PASSAGE TO READ:
————

Metadata-Version: 2.1
Name: bourbaki.regex
Version: 0.1.0
Summary: UNKNOWN
Home-page: https://github.com/bourbaki-py/regex
Author: Matthew Hawthorn
Author-email: hawthorn.matthew@gmail.com
License: Apache License 2.0
Platform: UNKNOWN
Classifier: Programming Language :: Python :: 3
Classifier: Programming Language :: Python :: 3.6
Classifier: Programming Language :: Python :: 3.7
Classifier: License :: OSI Approved :: Apache Software License
Classifier: Operating System :: POSIX :: Linux
Classifier: Operating System :: MacOS :: MacOS X
Classifier: Topic :: Software Development :: Libraries :: Python Modules
Classifier: Topic :: Software Development :: Code Generators
Classifier: Topic :: Text Processing
Classifier: Topic :: Utilities
Classifier: Typing :: Typed

# Regular expressions made readable

## Introduction

`bourbaki.regex` provides an interface for constructing arbitrarily complex 
regular expressions using standard Python syntax.

The goals of the package are the following:

  - allow the user to be as terse as possible while not sacrificing readability
  - support the full range of constructs available in the standard library regex engine (`re` module)
  - be extensible and modular to support more advanced constructs in the future, 
    as for instance provided by the `regex` module
  - handle minutiae such as handling backreferences (inferring the correct group index)
  - raise meaningful errors at compile time, such as named group collisions, nonexistent
    backreferences, and lookbehind assertions that are not fixed-length.

## Usage

There are a few base constructors from which all expression patterns can be built:

  - `bourbaki.regex.C`: Character class constructor.
    `C['a':'z', 'A-Z', '0':'9']` for instance is equivalent to the raw regular expression `r'[a-zA-Z0-9]`
  - `bourbaki.regex.L/Literal`: Literal string match.  This handles escaping special characters that are reserved for 
    regular expression syntax.
    For example `L('*foo[bar]*')` is equivalent to the raw regular expression `r'\*foo\[bar\]\*'`
    (note the '\' escapes)

————

WHAT IS ASKED:
Return, word for word, the part of the bourbaki.regex package description that begins at the words "## Introduction" and stops after "are not fixed-length.". The material has no connection to the bourbaki.regex package description above.

DATASET EXCERPTS:
————

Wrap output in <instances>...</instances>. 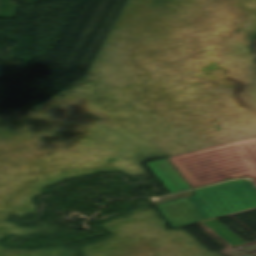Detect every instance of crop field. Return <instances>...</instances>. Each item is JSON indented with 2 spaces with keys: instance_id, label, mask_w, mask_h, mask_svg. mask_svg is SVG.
<instances>
[{
  "instance_id": "obj_4",
  "label": "crop field",
  "mask_w": 256,
  "mask_h": 256,
  "mask_svg": "<svg viewBox=\"0 0 256 256\" xmlns=\"http://www.w3.org/2000/svg\"><path fill=\"white\" fill-rule=\"evenodd\" d=\"M148 165L172 194L191 189L167 159Z\"/></svg>"
},
{
  "instance_id": "obj_5",
  "label": "crop field",
  "mask_w": 256,
  "mask_h": 256,
  "mask_svg": "<svg viewBox=\"0 0 256 256\" xmlns=\"http://www.w3.org/2000/svg\"><path fill=\"white\" fill-rule=\"evenodd\" d=\"M205 223L208 224L212 229H214L218 234H220L234 247L246 244L242 239H240L238 236H236L234 233H232L230 230H228L215 219L205 221Z\"/></svg>"
},
{
  "instance_id": "obj_3",
  "label": "crop field",
  "mask_w": 256,
  "mask_h": 256,
  "mask_svg": "<svg viewBox=\"0 0 256 256\" xmlns=\"http://www.w3.org/2000/svg\"><path fill=\"white\" fill-rule=\"evenodd\" d=\"M158 207L173 227L202 220L187 198L160 204Z\"/></svg>"
},
{
  "instance_id": "obj_2",
  "label": "crop field",
  "mask_w": 256,
  "mask_h": 256,
  "mask_svg": "<svg viewBox=\"0 0 256 256\" xmlns=\"http://www.w3.org/2000/svg\"><path fill=\"white\" fill-rule=\"evenodd\" d=\"M189 197L205 219L256 207V189L250 180H240L194 191Z\"/></svg>"
},
{
  "instance_id": "obj_1",
  "label": "crop field",
  "mask_w": 256,
  "mask_h": 256,
  "mask_svg": "<svg viewBox=\"0 0 256 256\" xmlns=\"http://www.w3.org/2000/svg\"><path fill=\"white\" fill-rule=\"evenodd\" d=\"M169 160L192 188L242 176H250L256 183V138Z\"/></svg>"
}]
</instances>
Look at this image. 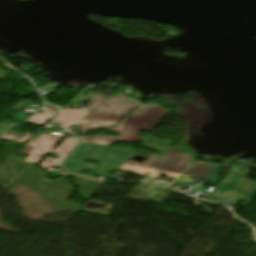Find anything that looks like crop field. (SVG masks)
I'll return each instance as SVG.
<instances>
[{"instance_id": "crop-field-1", "label": "crop field", "mask_w": 256, "mask_h": 256, "mask_svg": "<svg viewBox=\"0 0 256 256\" xmlns=\"http://www.w3.org/2000/svg\"><path fill=\"white\" fill-rule=\"evenodd\" d=\"M157 109L158 111H155ZM152 111V113H149ZM168 111L161 109L159 105L148 104L128 117L118 128L112 130L119 137L93 136L84 137L82 142H91L111 146L113 142L140 143L144 139L139 137L140 131H150L155 127ZM129 128V130H128ZM126 131V133H123Z\"/></svg>"}, {"instance_id": "crop-field-2", "label": "crop field", "mask_w": 256, "mask_h": 256, "mask_svg": "<svg viewBox=\"0 0 256 256\" xmlns=\"http://www.w3.org/2000/svg\"><path fill=\"white\" fill-rule=\"evenodd\" d=\"M108 98L110 100H107ZM113 98L116 99L113 100ZM112 101L116 104H113ZM118 102L120 104H117ZM123 105L127 108L124 109V107H122ZM100 106L102 107L99 108ZM107 106H109V108H107ZM138 106L140 105L136 102L127 100L121 96L107 97L80 125H78V127L83 132L114 127ZM110 110H112V112H110ZM104 111L106 112L103 113ZM121 113L123 116L120 115ZM90 126L94 128H90Z\"/></svg>"}, {"instance_id": "crop-field-3", "label": "crop field", "mask_w": 256, "mask_h": 256, "mask_svg": "<svg viewBox=\"0 0 256 256\" xmlns=\"http://www.w3.org/2000/svg\"><path fill=\"white\" fill-rule=\"evenodd\" d=\"M94 155V156H91ZM118 155L106 146L81 144L65 161L64 164L87 169H96L104 172ZM87 160L102 163L101 166L85 164Z\"/></svg>"}, {"instance_id": "crop-field-4", "label": "crop field", "mask_w": 256, "mask_h": 256, "mask_svg": "<svg viewBox=\"0 0 256 256\" xmlns=\"http://www.w3.org/2000/svg\"><path fill=\"white\" fill-rule=\"evenodd\" d=\"M190 160L191 156L189 153L169 148L164 156L160 158L155 166L149 171V173H152L151 177L163 175L178 179L186 167L190 164ZM175 181L170 186H172Z\"/></svg>"}, {"instance_id": "crop-field-5", "label": "crop field", "mask_w": 256, "mask_h": 256, "mask_svg": "<svg viewBox=\"0 0 256 256\" xmlns=\"http://www.w3.org/2000/svg\"><path fill=\"white\" fill-rule=\"evenodd\" d=\"M61 139V136L42 135L33 143L26 145L20 152L30 155L25 162L34 163L41 160Z\"/></svg>"}, {"instance_id": "crop-field-6", "label": "crop field", "mask_w": 256, "mask_h": 256, "mask_svg": "<svg viewBox=\"0 0 256 256\" xmlns=\"http://www.w3.org/2000/svg\"><path fill=\"white\" fill-rule=\"evenodd\" d=\"M106 97L98 94L87 106L85 110H63L55 121L63 128L67 129L71 124L81 123Z\"/></svg>"}, {"instance_id": "crop-field-7", "label": "crop field", "mask_w": 256, "mask_h": 256, "mask_svg": "<svg viewBox=\"0 0 256 256\" xmlns=\"http://www.w3.org/2000/svg\"><path fill=\"white\" fill-rule=\"evenodd\" d=\"M78 143L77 138L67 137L61 144H59L51 153L53 155L55 152L60 153V157L58 160L47 157L44 161L39 165L41 167H55L68 153L69 151Z\"/></svg>"}, {"instance_id": "crop-field-8", "label": "crop field", "mask_w": 256, "mask_h": 256, "mask_svg": "<svg viewBox=\"0 0 256 256\" xmlns=\"http://www.w3.org/2000/svg\"><path fill=\"white\" fill-rule=\"evenodd\" d=\"M214 165L203 164L195 161L191 168L186 172L184 177L196 178L204 180L209 172L213 169Z\"/></svg>"}, {"instance_id": "crop-field-9", "label": "crop field", "mask_w": 256, "mask_h": 256, "mask_svg": "<svg viewBox=\"0 0 256 256\" xmlns=\"http://www.w3.org/2000/svg\"><path fill=\"white\" fill-rule=\"evenodd\" d=\"M117 154L119 155L115 161L108 167V169L105 171L106 173H113L124 161L125 159L130 155L131 151H127L124 149H116L115 150ZM67 169H69L72 172L79 173L85 169L82 168H76V167H71V166H66L64 165Z\"/></svg>"}, {"instance_id": "crop-field-10", "label": "crop field", "mask_w": 256, "mask_h": 256, "mask_svg": "<svg viewBox=\"0 0 256 256\" xmlns=\"http://www.w3.org/2000/svg\"><path fill=\"white\" fill-rule=\"evenodd\" d=\"M41 110H43V112L42 113L37 112L28 121V123L43 126L52 117V115L58 111L56 107L50 106V105H45Z\"/></svg>"}, {"instance_id": "crop-field-11", "label": "crop field", "mask_w": 256, "mask_h": 256, "mask_svg": "<svg viewBox=\"0 0 256 256\" xmlns=\"http://www.w3.org/2000/svg\"><path fill=\"white\" fill-rule=\"evenodd\" d=\"M31 137H33L32 134H26V133H16L13 131H10L5 136L1 137L0 140H7V141H15L19 143H26Z\"/></svg>"}, {"instance_id": "crop-field-12", "label": "crop field", "mask_w": 256, "mask_h": 256, "mask_svg": "<svg viewBox=\"0 0 256 256\" xmlns=\"http://www.w3.org/2000/svg\"><path fill=\"white\" fill-rule=\"evenodd\" d=\"M151 157L152 156L148 157L144 163L128 161L126 164H129V165L135 166V167H139L142 169L150 170L154 166V164L157 162V160L159 159L157 157H154V158H151Z\"/></svg>"}]
</instances>
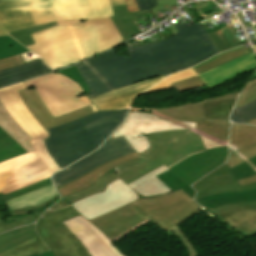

————

EXPECTED OUTPUT:
## Introduction

`bourbaki.regex` provides an interface for constructing arbitrarily complex 
regular expressions using standard Python syntax.

The goals of the package are the following:

  - allow the user to be as terse as possible while not sacrificing readability
  - support the full range of constructs available in the standard library regex engine (`re` module)
  - be extensible and modular to support more advanced constructs in the future, 
    as for instance provided by the `regex` module
  - handle minutiae such as handling backreferences (inferring the correct group index)
  - raise meaningful errors at compile time, such as named group collisions, nonexistent
    backreferences, and lookbehind assertions that are not fixed-length.